**Document:**
☆ ☆ ☆ ☆

Shahu (also known as Chhatrapati Rajarshi Shahu, Shahu IV,  Rajarshi Shahu Maharaj, Kolhapur's Shahu)  (26 June 1874 – 6 May 1922) of the Bhonsle dynasty of Marathas was a Raja (reign. 1894 – 1900) and the first Maharaja (1900–1922) of the Indian princely state of Kolhapur.  Rajarshi Shahu was considered a true democrat and social reformer. Shahu Maharaj was an able ruler who was associated with many progressive policies during his rule. From his coronation in 1894 till his demise in 1922, he worked for the cause of the lower caste subjects in his state. Primary education to all regardless of caste and creed was one of his most significant priorities.

Early life

He was born as Yeshwantrao in the Ghatge Maratha family, of Kagal village of the Kolhapur district as Yeshwantrao Ghatge to Jaisingrao and Radhabai on 26 June 1874. Jaisingrao Ghatge was the village chief, while his mother Radhabai hailed from the royal family of Mudhol. Young Yeshwantrao lost his mother when he was only three. His education was supervised by his father till he was 10 years old. In that year, he was adopted by Queen Anandibai, widow of King Shivaji VI, of the princely state of Kolhapur. Although the adoption rules of the time dictated that the child must have Bhosale dynasty blood in his veins, Yeshwantrao’s family background presented a unique case. He completed his formal education at the Rajkumar College, Rajkot and took lessons of administrative affairs from Sir Stuart Fraser, a representative of the Indian Civil Services. He ascended the throne in 1894 after coming of age, prior to which a regency council appointed by the British Government took care of the state affairs. During his accession Yeshwantrao was renamed as  Shahuji Maharaj. Shahu was over five feet nine inches in height and displayed a regal and majestic appearance. Wrestling was one of his favourite sports and he patronised the sport throughout his rule. Wrestlers from all over the country would come to his state to participate in wrestling competitions.

He was married to Lakshmibai Khanvilkar, daughter of a nobleman from Baroda in 1891. The couple had four children – two sons and two daughters.

Vedokta controversy
When Brahmin priests of the royal family refused to perform the rites of non-Brahmins in accordance with the Vedic hymns, this led to Shahu supporting Arya Samaj and Satyashodhak Samaj as well as campaigning for the rights of the Maratha community. He took the daring step of removing the priests and appointing a young Maratha as the religious teacher of the non-Brahmins, with the title of Kshatra Jagadguru (the world teacher of the Kshatriyas). This was known as the Vedokta controversy. It brought a hornet's nest about his ears, but he was not the man to retrace his steps in the face of opposition. He soon became the leader of the non-Brahmin movement and united the Marathas under his banner.

☆ ☆ ☆ ☆

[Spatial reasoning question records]

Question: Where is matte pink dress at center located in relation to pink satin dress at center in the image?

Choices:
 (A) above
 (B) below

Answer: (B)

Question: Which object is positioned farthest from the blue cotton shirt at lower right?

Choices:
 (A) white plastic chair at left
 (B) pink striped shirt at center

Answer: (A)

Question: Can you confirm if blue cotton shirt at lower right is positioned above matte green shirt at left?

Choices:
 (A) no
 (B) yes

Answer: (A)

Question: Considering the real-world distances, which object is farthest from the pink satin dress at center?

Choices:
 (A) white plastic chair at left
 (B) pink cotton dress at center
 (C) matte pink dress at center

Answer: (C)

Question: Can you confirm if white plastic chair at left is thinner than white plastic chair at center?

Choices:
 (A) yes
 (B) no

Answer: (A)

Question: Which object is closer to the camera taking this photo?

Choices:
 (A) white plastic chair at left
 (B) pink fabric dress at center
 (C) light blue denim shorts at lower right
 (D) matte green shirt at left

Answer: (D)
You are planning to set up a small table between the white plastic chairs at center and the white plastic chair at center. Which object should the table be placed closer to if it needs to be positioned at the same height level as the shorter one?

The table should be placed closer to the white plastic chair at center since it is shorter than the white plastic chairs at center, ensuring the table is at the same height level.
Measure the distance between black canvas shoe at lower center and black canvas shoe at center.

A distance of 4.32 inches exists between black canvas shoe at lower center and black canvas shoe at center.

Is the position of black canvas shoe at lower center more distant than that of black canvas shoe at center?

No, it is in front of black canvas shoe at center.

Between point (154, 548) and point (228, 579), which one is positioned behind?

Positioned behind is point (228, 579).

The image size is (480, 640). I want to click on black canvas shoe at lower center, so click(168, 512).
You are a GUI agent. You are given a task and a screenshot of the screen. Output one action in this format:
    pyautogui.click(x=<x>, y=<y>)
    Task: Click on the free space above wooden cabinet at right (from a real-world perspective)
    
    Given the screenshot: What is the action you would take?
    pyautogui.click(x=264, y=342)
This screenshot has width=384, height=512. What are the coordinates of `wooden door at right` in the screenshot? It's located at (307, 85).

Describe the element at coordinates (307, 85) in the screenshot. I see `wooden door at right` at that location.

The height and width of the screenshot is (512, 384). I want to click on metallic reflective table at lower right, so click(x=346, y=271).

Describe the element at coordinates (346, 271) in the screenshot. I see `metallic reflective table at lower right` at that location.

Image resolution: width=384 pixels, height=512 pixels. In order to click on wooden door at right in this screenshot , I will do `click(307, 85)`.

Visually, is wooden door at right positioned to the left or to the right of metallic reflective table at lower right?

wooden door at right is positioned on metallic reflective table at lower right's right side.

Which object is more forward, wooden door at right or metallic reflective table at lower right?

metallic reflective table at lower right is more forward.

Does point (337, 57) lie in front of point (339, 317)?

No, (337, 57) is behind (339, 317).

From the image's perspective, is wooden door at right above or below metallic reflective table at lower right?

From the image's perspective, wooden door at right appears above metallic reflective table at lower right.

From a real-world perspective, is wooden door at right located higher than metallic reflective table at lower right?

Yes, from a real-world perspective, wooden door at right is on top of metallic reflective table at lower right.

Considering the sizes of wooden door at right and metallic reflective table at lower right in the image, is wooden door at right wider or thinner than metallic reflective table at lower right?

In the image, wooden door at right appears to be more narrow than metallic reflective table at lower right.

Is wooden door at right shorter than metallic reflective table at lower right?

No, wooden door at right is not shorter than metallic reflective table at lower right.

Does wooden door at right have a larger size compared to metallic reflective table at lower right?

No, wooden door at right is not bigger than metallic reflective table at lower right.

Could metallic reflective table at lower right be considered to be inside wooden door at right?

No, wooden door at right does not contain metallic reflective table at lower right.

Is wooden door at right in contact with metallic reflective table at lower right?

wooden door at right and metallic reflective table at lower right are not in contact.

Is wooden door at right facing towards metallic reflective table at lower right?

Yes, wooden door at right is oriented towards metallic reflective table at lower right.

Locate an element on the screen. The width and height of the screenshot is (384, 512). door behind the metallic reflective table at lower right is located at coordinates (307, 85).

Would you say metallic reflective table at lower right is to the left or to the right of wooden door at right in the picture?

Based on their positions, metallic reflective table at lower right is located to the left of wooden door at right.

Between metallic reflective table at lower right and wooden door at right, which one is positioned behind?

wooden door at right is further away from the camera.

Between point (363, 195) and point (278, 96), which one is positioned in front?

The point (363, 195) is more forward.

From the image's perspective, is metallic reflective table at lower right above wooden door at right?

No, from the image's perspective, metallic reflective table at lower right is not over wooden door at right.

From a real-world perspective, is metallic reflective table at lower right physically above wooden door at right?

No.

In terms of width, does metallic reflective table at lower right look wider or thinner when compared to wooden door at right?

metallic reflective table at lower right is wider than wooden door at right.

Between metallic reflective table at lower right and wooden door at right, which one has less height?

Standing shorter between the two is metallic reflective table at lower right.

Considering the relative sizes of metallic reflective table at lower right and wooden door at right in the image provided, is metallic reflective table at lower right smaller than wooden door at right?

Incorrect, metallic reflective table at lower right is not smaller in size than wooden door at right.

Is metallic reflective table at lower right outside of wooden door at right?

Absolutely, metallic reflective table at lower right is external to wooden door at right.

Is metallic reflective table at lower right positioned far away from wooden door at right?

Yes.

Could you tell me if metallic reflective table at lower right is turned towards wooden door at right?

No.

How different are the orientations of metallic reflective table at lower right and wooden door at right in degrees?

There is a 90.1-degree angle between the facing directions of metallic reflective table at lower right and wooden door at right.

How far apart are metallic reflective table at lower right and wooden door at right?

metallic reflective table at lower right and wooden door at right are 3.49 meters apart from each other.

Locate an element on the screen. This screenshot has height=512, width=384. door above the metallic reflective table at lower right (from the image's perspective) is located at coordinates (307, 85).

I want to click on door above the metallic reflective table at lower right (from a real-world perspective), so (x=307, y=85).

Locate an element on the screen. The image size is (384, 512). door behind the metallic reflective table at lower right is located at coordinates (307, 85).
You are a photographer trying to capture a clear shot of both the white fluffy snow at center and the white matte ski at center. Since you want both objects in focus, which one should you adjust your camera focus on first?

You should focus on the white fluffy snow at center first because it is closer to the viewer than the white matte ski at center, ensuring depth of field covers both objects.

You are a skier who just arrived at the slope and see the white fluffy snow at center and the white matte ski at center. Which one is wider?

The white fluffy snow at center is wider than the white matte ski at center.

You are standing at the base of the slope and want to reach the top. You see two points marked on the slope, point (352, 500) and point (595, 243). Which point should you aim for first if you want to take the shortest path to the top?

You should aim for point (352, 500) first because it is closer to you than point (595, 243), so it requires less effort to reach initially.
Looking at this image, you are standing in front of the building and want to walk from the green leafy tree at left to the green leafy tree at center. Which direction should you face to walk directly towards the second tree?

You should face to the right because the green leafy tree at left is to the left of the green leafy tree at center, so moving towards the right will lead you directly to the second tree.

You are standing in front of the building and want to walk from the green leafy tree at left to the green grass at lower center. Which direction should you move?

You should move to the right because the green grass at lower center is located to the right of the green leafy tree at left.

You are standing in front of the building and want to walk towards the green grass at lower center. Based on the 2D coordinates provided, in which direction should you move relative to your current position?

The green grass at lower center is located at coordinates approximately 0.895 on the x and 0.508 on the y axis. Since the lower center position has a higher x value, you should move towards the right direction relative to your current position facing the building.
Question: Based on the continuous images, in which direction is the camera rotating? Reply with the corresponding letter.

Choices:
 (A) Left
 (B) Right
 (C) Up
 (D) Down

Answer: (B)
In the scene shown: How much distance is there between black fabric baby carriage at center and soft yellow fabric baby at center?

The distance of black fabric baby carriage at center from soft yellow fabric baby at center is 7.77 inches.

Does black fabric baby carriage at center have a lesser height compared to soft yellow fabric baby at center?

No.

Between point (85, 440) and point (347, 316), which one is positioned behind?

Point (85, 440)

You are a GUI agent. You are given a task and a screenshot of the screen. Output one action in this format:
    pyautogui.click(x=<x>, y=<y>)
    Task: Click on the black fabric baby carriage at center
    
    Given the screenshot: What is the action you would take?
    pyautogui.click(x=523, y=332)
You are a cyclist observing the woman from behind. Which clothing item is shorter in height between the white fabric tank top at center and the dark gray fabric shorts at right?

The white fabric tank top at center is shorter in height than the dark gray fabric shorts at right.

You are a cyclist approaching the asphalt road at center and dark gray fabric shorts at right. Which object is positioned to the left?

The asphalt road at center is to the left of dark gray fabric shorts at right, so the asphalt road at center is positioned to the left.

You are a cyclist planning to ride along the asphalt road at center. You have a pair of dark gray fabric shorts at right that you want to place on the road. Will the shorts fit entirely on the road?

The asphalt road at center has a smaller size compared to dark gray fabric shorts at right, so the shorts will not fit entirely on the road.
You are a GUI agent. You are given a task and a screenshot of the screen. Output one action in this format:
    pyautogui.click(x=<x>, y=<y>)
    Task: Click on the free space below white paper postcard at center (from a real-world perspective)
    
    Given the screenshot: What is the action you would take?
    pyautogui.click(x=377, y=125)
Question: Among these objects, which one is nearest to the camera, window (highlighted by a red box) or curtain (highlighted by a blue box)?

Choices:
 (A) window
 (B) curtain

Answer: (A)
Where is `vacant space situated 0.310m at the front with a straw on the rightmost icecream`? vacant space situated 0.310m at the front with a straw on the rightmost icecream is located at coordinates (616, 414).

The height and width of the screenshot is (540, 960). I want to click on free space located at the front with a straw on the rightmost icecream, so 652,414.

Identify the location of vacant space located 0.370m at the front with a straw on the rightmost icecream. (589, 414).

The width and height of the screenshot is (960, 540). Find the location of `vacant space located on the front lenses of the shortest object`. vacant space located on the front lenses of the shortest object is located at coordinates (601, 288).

☆ ☆ ☆ ☆

**Problem statement:** Using the text on Shahu, explain in one to three sentences what led him to support the Arya Samaj and the Satyashodhak Samaj. This data has no connection to the text on Shahu.

**Result of this task:** The Brahmin priests of the royal family refused to perform the rites of non-Brahmins in accordance with the Vedic hymns. This refusal led Shahu to support the Arya Samaj and the Satyashodhak Samaj and to campaign for the rights of the Maratha community.